Transposition of the great vessels (TGV)
Transposition of the great vessels (TGV) is a form of congenital heart disease, in which the aorta arises from the right ventricle and the pulmonary artery arises from the left ventricle, with an associated intracardiac shunt.
In normal individuals, oxygen-depleted blood from the right ventricle goes through the pulmonary artery to the lung to get oxygenated. The oxygen-rich blood goes to the left ventricle, from which it gets ejected to the aorta to the rest of the body. In individuals with TGV, the oxygen-depleted blood from the right ventricle goes directly to the aorta to supply the rest of the body. This is not compatible with life, since the body would never get oxygen-rich blood.
As a safety mechanism, an intracardiac shunt (ie: an atrial septal defect) opens, and this allows the oxygen-rich blood that returns from the lungs to partially mix with the blood in the right ventricle, allowing oxygen to be delivered to the organs of the body. While the body does receive oxygen due to the intracardiac shunting, these individuals invariably have cyanosis.
In this congenital heart defect, the aorta (the main artery that carries blood to the body) originates from the right ventricle and the pulmonary artery (the artery that carries low oxygen blood to the lungs) from the left ventricle, resulting in two separate circulation’s.
Because the great arteries are reversed, the aorta carries blood from the right ventricle.
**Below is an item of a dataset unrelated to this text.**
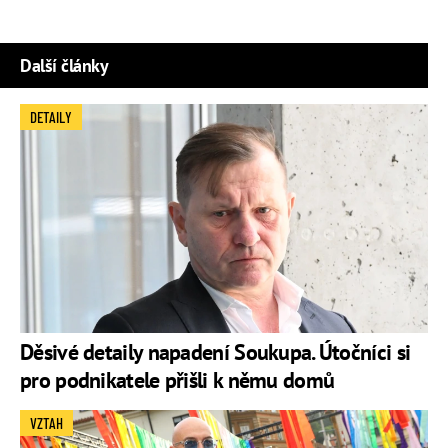
Další články
DETAILY
Děsivé detaily napadení Soukupa. Útočníci si
pro podnikatele přišli k němu domů
VZTAH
This low oxygen rich blood and likewise the pulmonary artery carries blood from the left ventricle. This is already oxygen rich blood that is being carried back to the lungs. In order for the infant born with transposition of the great arteries to survive, they must have some communication between the right and the left sides of the heart to allow oxygen rich blood to reach the body. This mixing of blood is possible through any of the following: ASD, VSD, PDA. Even though there is mixing of oxygenated and de-oxygenated blood, it is often not adequate to sustain life for an extended period of time. Babies with transposition are extremely blue at birth.
The most common surgical procedure to correct this defect is called an arterial switch operation. That is, the major arteries are "switched". The aorta is connected to the left ventricle. This allows oxygen rich blood to be pumped to the body. The pulmonary artery is connected to the right ventricle. This allows low oxygen blood to go to the lungs where it can be oxygenated. Other surgical defects may also be needed to correct the communication between the left and right sides of the heart that was once needed for survival.
Immediately after diagnosis, a medication called prostaglandin is started intravenously to maintain the small connection (the ductus arteriosus) between the pulmonary and systemic circulations. Surgery to temporarily adjust the vessels may be required shortly after birth, with permanent correction postponed until the child is older. However, a surgical technique known as an arterial switch procedure allows permanent correction within the first month of life.